• _EXERCISE DIRECTIONS_: The records that follow must be repeated exactly, minus the images.
══════════
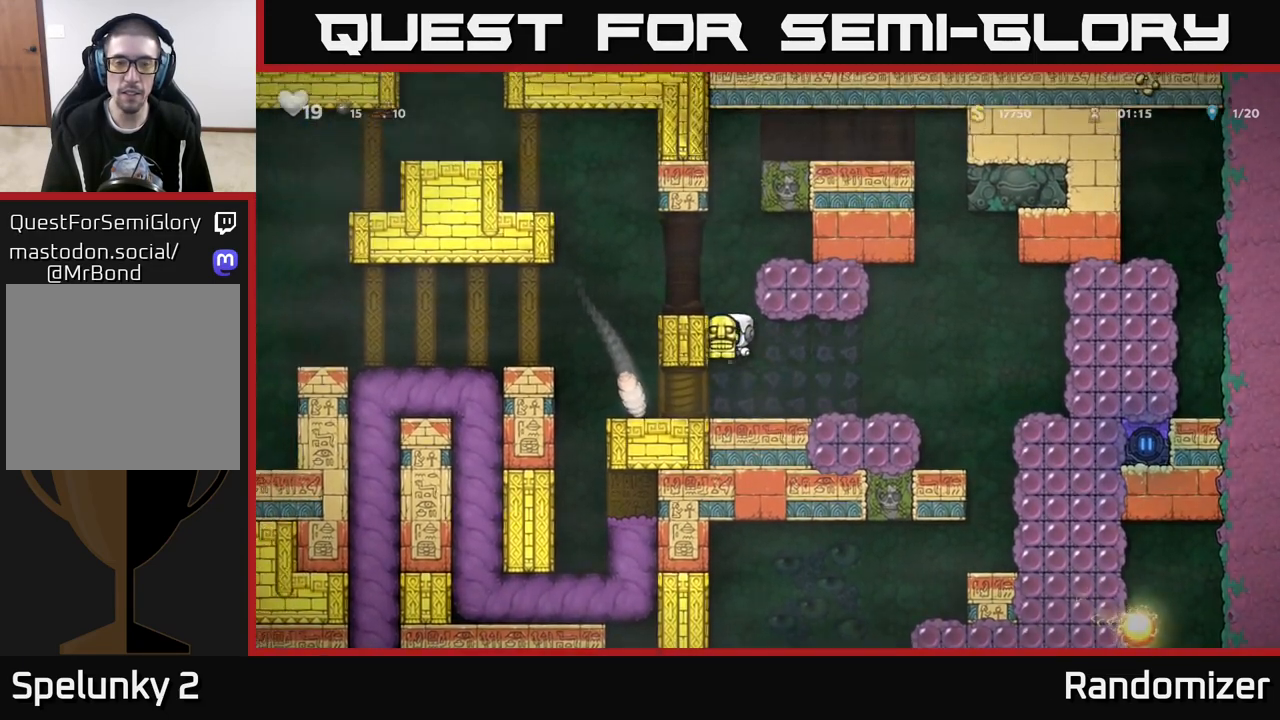
{"buttons": [], "left_stick": "center", "right_stick": "center", "events": [[150, "A", "down"], [300, "A", "up"], [317, "left_stick", "center"]]}
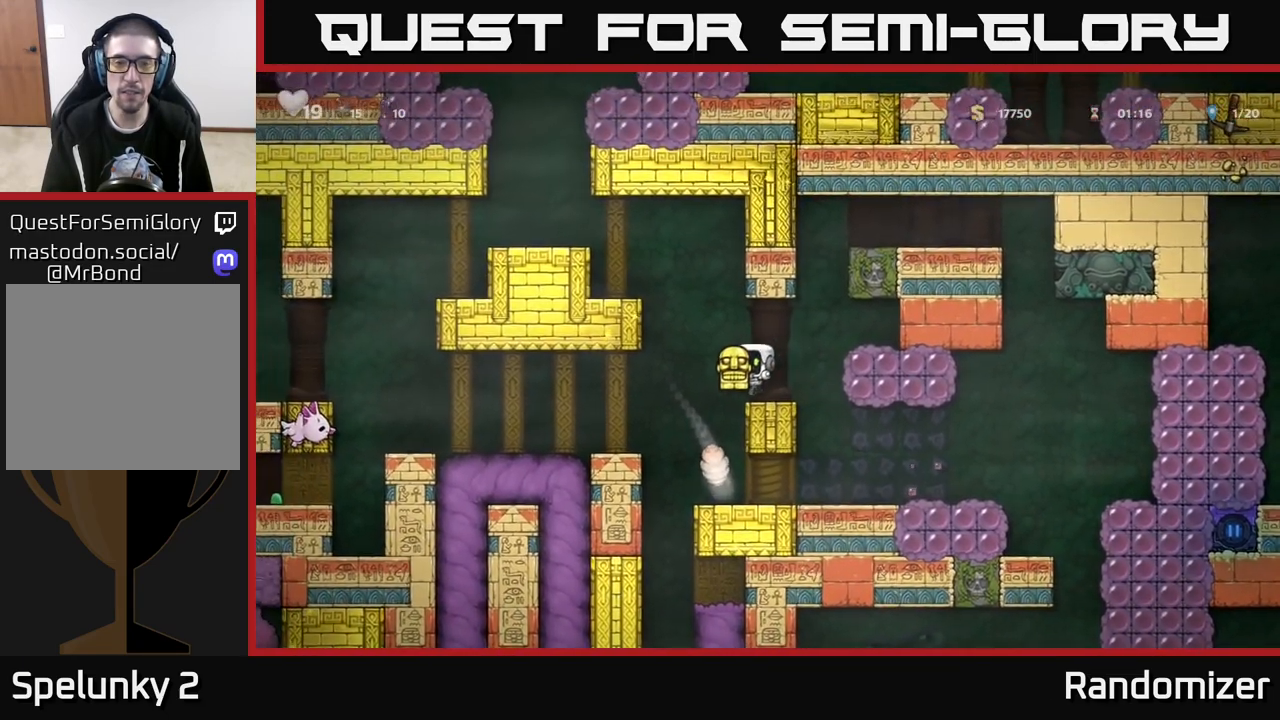
{"buttons": [], "left_stick": "left", "right_stick": "center", "events": [[183, "A", "down"], [183, "left_stick", "left"], [400, "A", "up"]]}
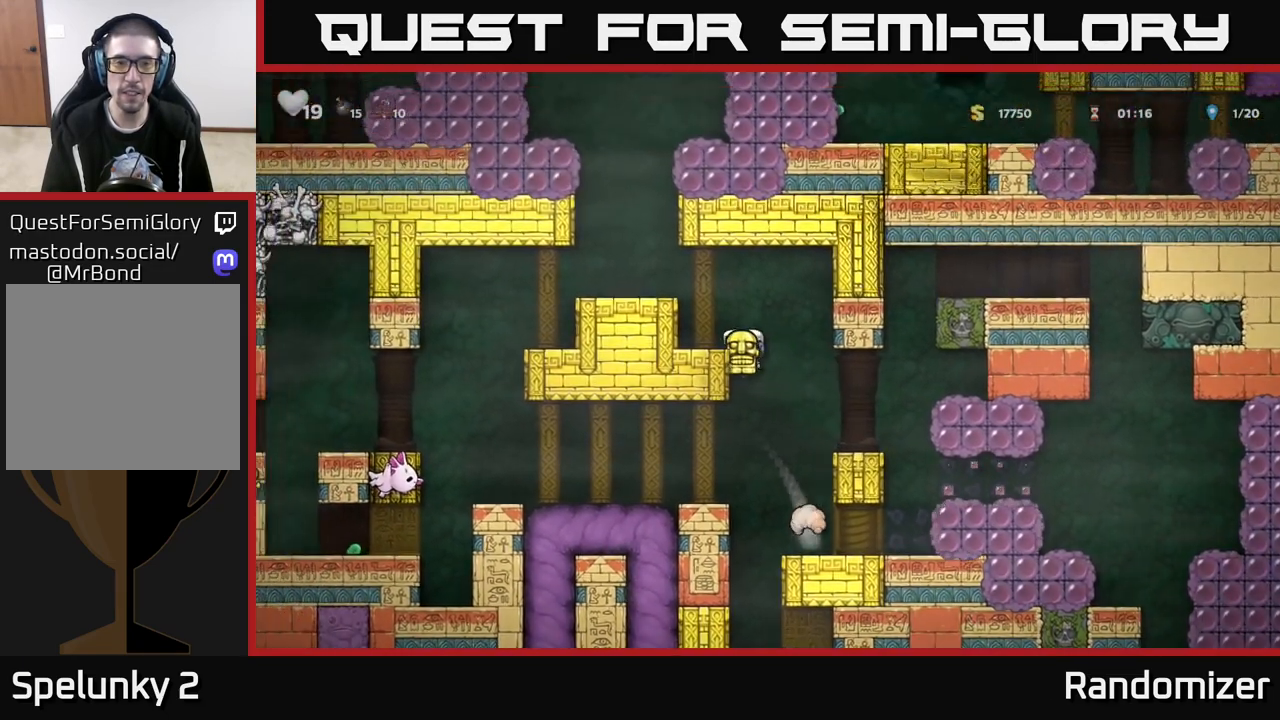
{"buttons": ["A"], "left_stick": "left", "right_stick": "center", "events": [[50, "A", "down"], [250, "A", "up"], [333, "left_stick", "center"], [417, "A", "down"], [433, "left_stick", "left"]]}
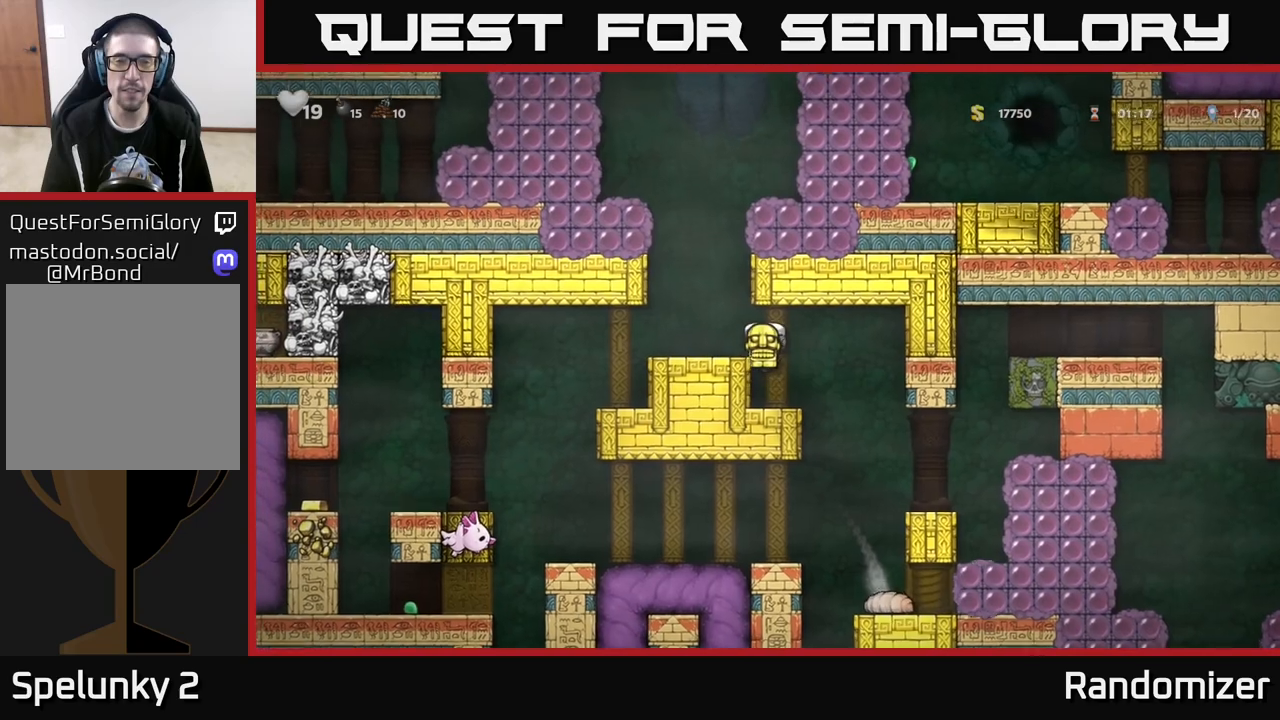
{"buttons": [], "left_stick": "center", "right_stick": "center", "events": [[50, "A", "up"], [100, "left_stick", "center"]]}
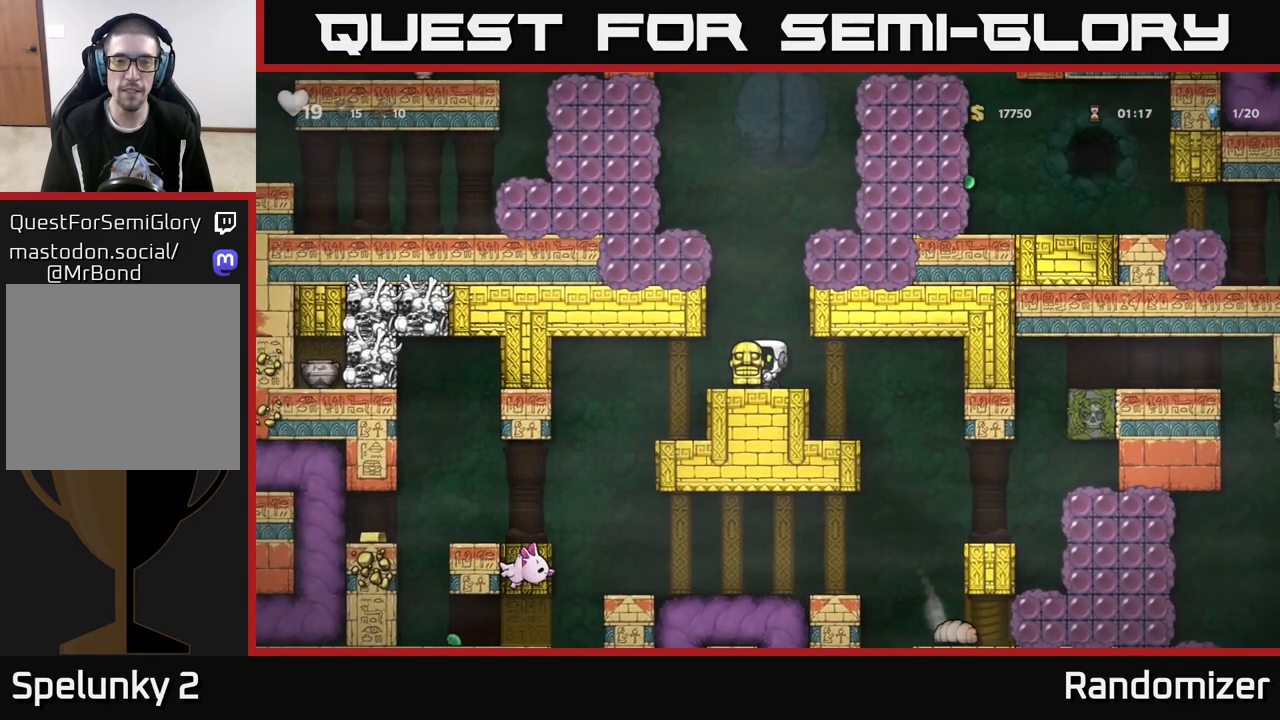
{"buttons": ["A", "X"], "left_stick": "right", "right_stick": "center", "events": [[67, "left_stick", "down"], [167, "X", "down"], [250, "left_stick", "center"], [267, "X", "up"], [383, "A", "down"], [433, "left_stick", "right"], [467, "X", "down"]]}
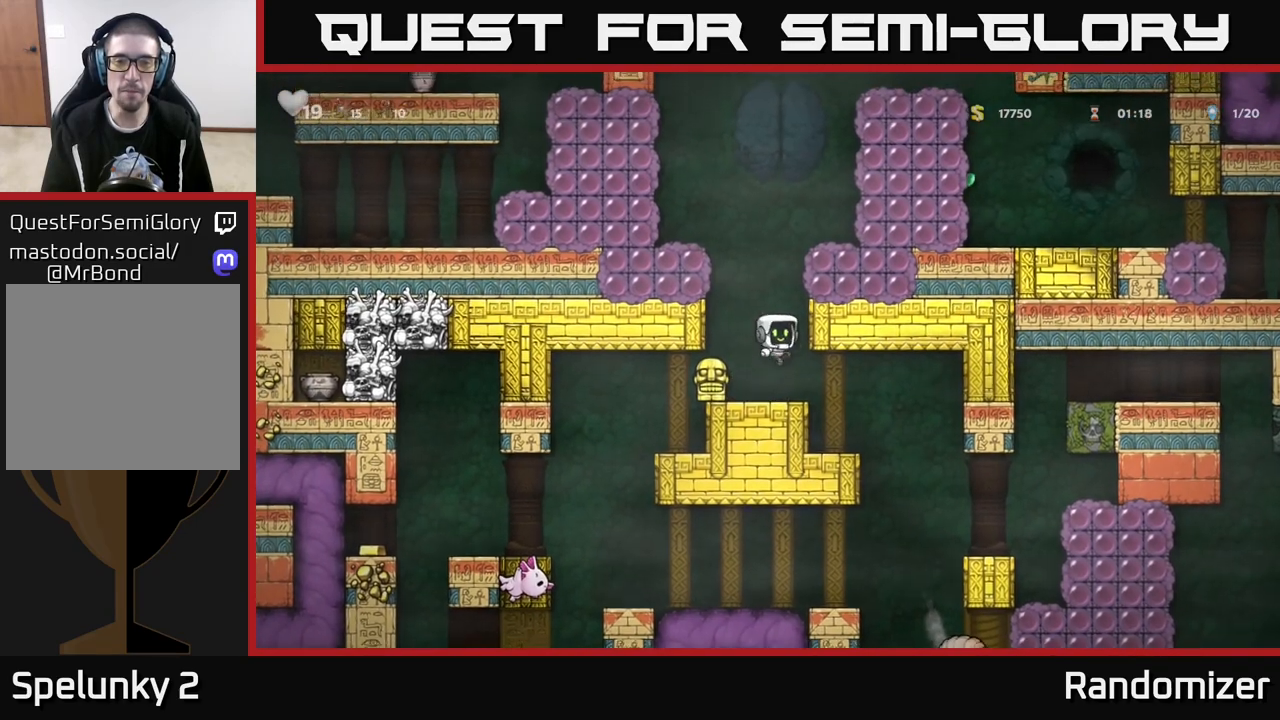
{"buttons": [], "left_stick": "left", "right_stick": "center", "events": [[167, "left_stick", "center"], [183, "X", "up"], [217, "A", "up"], [483, "left_stick", "left"]]}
══════════
• _ANSWER BOX_:
{"buttons": [], "left_stick": "center", "right_stick": "center", "events": [[150, "A", "down"], [300, "A", "up"], [317, "left_stick", "center"]]}
{"buttons": [], "left_stick": "left", "right_stick": "center", "events": [[183, "A", "down"], [183, "left_stick", "left"], [400, "A", "up"]]}
{"buttons": ["A"], "left_stick": "left", "right_stick": "center", "events": [[50, "A", "down"], [250, "A", "up"], [333, "left_stick", "center"], [417, "A", "down"], [433, "left_stick", "left"]]}
{"buttons": [], "left_stick": "center", "right_stick": "center", "events": [[50, "A", "up"], [100, "left_stick", "center"]]}
{"buttons": ["A", "X"], "left_stick": "right", "right_stick": "center", "events": [[67, "left_stick", "down"], [167, "X", "down"], [250, "left_stick", "center"], [267, "X", "up"], [383, "A", "down"], [433, "left_stick", "right"], [467, "X", "down"]]}
{"buttons": [], "left_stick": "left", "right_stick": "center", "events": [[167, "left_stick", "center"], [183, "X", "up"], [217, "A", "up"], [483, "left_stick", "left"]]}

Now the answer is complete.